Top Cannes Film Proves Disappointing

THE grand prize at this year's Cannes Film Festival surprised just about everyone when it went to a low-budget comedy by a 26-year-old American named Steven Soderbergh, who hails from Louisiana and has never made a feature film before. Its unlikely title is ``sex, lies, and videotape,'' and it has now arrived in the United States, so American audiences can make up their own minds about it. The story begins with an unexpected visit to John and Ann, a young married couple. Graham, the guest, is an old friend whom John hasn't seen since college and Ann has never met. He turns out to be nice enough, but also a bit weird: He's kind of a loner, and his idea of having a ``meaningful relationship'' is to tape you with his video camera.

He's obsessed with taping young women, especially when they talk about - or act out - their sex lives. He gets more and more involved with Ann, and with her sister, Cynthia, who's anything but inhibited. Before long the emotions of these people are so tangled you doubt if they'll ever sort themselves out.

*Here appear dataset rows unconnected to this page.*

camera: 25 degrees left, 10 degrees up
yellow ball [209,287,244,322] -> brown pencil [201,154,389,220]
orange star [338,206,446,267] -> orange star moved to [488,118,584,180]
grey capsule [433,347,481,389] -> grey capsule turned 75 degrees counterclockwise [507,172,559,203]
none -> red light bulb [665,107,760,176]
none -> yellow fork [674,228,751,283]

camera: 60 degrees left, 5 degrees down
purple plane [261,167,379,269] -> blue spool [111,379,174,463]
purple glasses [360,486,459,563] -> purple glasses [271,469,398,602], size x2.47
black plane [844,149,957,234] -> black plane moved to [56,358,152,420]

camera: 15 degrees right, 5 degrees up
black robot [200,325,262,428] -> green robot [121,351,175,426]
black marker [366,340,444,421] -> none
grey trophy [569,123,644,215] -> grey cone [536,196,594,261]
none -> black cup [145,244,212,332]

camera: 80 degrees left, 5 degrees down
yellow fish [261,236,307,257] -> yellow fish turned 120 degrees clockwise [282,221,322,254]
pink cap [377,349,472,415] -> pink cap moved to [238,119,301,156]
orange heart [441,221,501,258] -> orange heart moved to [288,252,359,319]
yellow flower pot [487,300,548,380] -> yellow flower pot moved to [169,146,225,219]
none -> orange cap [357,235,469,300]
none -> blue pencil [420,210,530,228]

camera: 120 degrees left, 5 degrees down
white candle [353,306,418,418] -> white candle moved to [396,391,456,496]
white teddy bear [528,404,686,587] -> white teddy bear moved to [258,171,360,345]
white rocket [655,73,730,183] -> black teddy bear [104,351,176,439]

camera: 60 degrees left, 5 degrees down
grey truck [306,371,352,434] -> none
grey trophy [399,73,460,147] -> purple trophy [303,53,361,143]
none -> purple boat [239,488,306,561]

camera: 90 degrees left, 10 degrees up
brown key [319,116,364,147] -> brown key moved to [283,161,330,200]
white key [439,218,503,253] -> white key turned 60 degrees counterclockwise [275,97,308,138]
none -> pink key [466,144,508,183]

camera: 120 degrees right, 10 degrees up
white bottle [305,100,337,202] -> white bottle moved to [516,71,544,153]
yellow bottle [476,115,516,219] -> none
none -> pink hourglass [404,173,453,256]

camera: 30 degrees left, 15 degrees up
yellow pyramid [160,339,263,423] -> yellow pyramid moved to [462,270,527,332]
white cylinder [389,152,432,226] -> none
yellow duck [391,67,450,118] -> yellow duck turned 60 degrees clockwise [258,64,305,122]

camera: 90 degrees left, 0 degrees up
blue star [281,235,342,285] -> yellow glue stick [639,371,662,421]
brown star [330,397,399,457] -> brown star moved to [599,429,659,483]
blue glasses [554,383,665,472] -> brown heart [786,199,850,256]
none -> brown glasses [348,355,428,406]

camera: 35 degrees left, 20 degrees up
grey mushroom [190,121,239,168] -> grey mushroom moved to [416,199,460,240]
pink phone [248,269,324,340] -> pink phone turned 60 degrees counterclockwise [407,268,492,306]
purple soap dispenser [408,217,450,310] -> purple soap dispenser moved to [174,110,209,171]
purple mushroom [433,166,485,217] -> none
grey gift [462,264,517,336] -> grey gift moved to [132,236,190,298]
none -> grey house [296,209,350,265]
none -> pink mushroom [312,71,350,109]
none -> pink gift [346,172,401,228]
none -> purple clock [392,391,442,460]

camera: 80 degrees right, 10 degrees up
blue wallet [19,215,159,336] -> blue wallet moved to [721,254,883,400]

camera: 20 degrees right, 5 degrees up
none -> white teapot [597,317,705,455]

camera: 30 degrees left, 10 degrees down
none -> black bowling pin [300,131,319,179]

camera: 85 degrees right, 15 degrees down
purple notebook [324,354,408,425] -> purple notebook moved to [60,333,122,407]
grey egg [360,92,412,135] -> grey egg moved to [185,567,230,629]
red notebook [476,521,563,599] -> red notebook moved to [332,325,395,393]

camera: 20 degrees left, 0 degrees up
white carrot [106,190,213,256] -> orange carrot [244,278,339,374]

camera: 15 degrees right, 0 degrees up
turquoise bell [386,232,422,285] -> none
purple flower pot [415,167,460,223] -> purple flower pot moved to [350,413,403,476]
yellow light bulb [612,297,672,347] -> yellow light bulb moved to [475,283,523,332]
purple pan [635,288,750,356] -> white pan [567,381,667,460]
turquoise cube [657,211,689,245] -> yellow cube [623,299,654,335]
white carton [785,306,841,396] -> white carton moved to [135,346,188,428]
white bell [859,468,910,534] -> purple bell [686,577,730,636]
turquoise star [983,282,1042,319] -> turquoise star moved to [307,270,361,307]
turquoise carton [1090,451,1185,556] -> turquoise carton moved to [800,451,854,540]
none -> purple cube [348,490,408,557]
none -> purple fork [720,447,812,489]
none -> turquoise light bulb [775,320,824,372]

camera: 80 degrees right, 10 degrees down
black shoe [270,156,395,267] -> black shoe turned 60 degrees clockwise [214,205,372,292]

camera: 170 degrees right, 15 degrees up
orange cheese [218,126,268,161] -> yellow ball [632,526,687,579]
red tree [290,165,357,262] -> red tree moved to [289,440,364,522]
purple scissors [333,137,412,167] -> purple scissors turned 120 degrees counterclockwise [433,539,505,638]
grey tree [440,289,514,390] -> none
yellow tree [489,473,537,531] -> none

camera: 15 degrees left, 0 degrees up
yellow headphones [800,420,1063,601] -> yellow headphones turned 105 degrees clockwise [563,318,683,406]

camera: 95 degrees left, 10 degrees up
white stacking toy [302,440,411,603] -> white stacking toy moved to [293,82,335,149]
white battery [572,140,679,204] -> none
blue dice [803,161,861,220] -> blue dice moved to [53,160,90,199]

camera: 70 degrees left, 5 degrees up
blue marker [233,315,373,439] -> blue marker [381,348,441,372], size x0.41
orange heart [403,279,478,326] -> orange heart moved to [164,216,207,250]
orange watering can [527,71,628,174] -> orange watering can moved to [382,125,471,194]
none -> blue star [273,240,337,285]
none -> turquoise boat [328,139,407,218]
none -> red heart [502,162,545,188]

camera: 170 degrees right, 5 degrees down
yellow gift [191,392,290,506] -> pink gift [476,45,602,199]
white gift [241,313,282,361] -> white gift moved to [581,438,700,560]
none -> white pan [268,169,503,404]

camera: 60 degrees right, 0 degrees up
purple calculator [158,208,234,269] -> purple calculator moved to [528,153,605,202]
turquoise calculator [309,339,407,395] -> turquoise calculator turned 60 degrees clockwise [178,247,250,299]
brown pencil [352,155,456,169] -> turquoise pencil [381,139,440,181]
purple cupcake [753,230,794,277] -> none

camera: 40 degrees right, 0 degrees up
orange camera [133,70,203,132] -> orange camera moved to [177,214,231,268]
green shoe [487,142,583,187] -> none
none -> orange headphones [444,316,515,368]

One thing ``sex, lies, and videotape'' has to offer is truth in advertising: It's definitely about sex, lies, and videotape, in roughly that order. The big question is whether this offbeat comedy deserved the grand prize, plus a best-actor award and an international critics prize, at the world's most celebrated film festival. And whether it's worth our attention - especially with its subject matter, which many will consider distasteful.

My own answers to these questions are very mixed. For about an hour, I enjoyed ``sex, lies, and videotape'' for its unexpected touches, which are plentiful. You never know what the characters are going to say next - especially the video freak, whose mind operates according to its own strange rules. In addition to these verbal surprises, the first half of the movie has terrific cinematic ideas. The camera settles down in unexpected places, or moves with a kind of hip choreography.

The trouble is: All this inventiveness simply vanishes from the movie after a while. During the last half-hour or so, the characters just sit and talk to each other while the camera just sits and photographs them in a boring shot/reverse-shot pattern. It's as if Mr. Soderbergh had lost interest in his own film.

And that would be understandable, since another problem with ``sex, lies, and videotape'' is that it's too calculated. You can almost hear Soderbergh and his associates cooking the movie up: Gee, nobody's combined these things before - this kind of sexuality, and this kind of character, and videotape, and sisters. It's more like a recipe than an artistic idea and in the end it seems - too trendy for comfort.

In sum, ``sex, lies, and videotape'' has clever moments. But they're not enough to carry the movie all the way to the end, and they don't make Steven Soderbergh more than a promising new talent who has yet to show us what he can really do.

The film is rated R. It contains a good deal of talk about sex, and it goes out of its way to be sleazy at times, although in visual terms it's fairly tame by current standards.